§ Task to complete
Check each line of the entries. Copy the ones that contain the string "serif".

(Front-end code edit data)

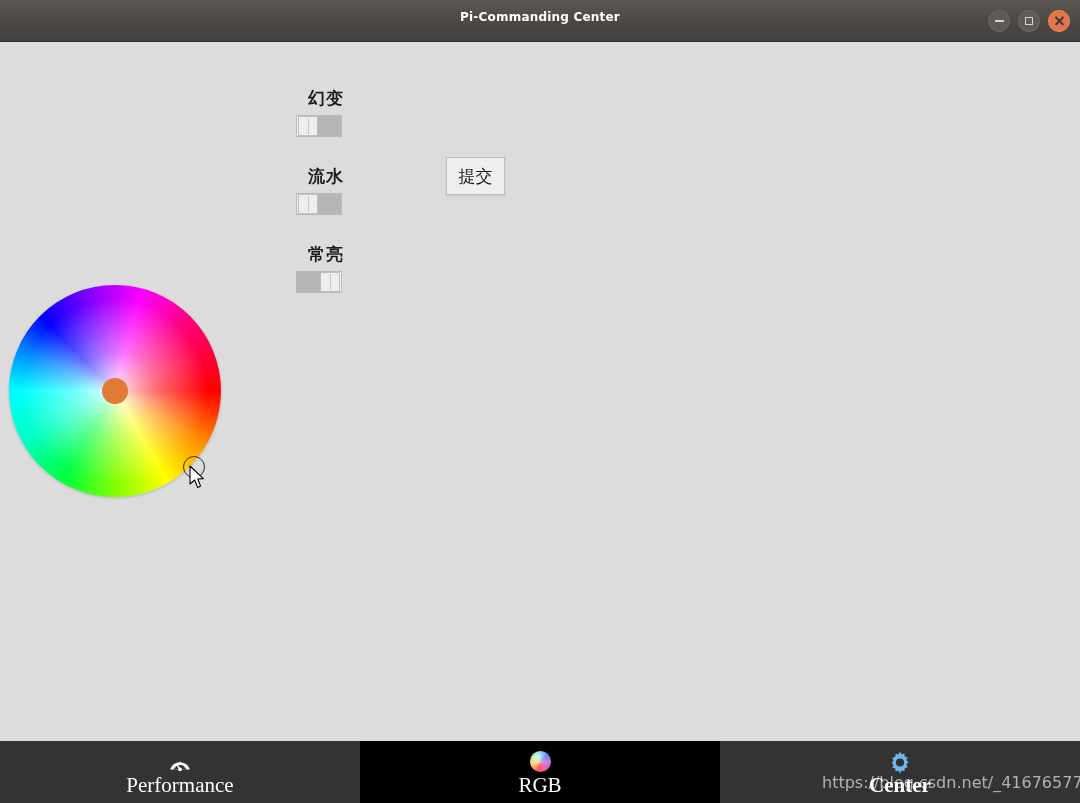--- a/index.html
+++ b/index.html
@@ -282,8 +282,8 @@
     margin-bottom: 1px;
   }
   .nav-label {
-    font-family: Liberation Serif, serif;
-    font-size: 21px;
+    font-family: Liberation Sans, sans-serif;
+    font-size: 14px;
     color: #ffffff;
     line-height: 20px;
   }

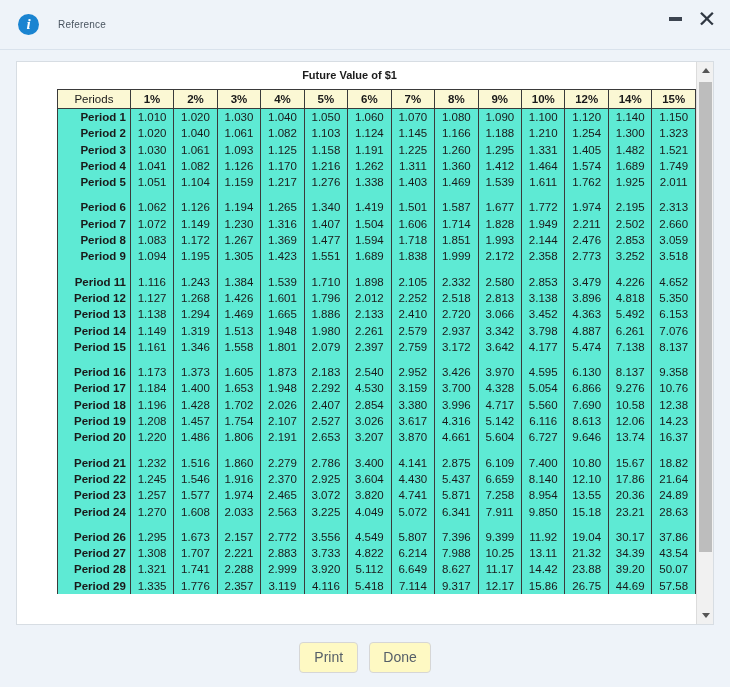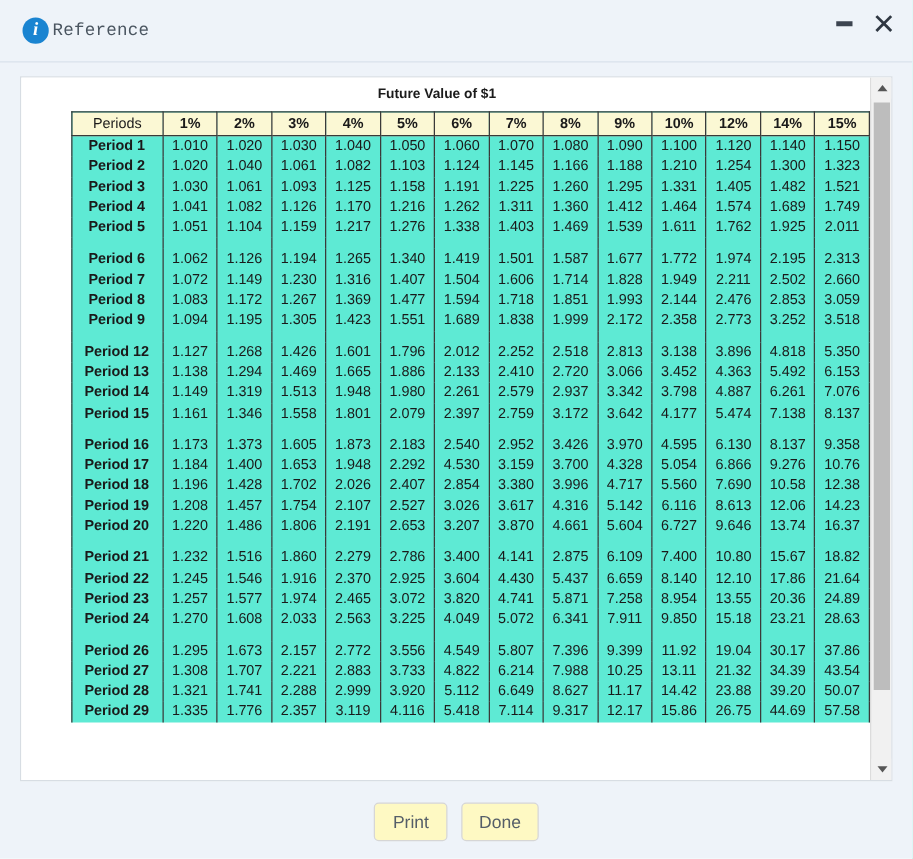--- a/index.html
+++ b/index.html
@@ -45,11 +45,10 @@
     flex: 0 0 21px;
   }
   #window-title {
-    margin-left: 3px;
-    font-size: 14px;
+    margin-left: 19px;
+    font-size: 10px;
     color: #4a5560;
     letter-spacing: 0.2px;
-    font-family: Liberation Mono, monospace;
   }
   #win-controls {
     position: absolute;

§ Exercise result
-    font-family: Liberation Serif, serif;
+    font-family: Liberation Sans, sans-serif;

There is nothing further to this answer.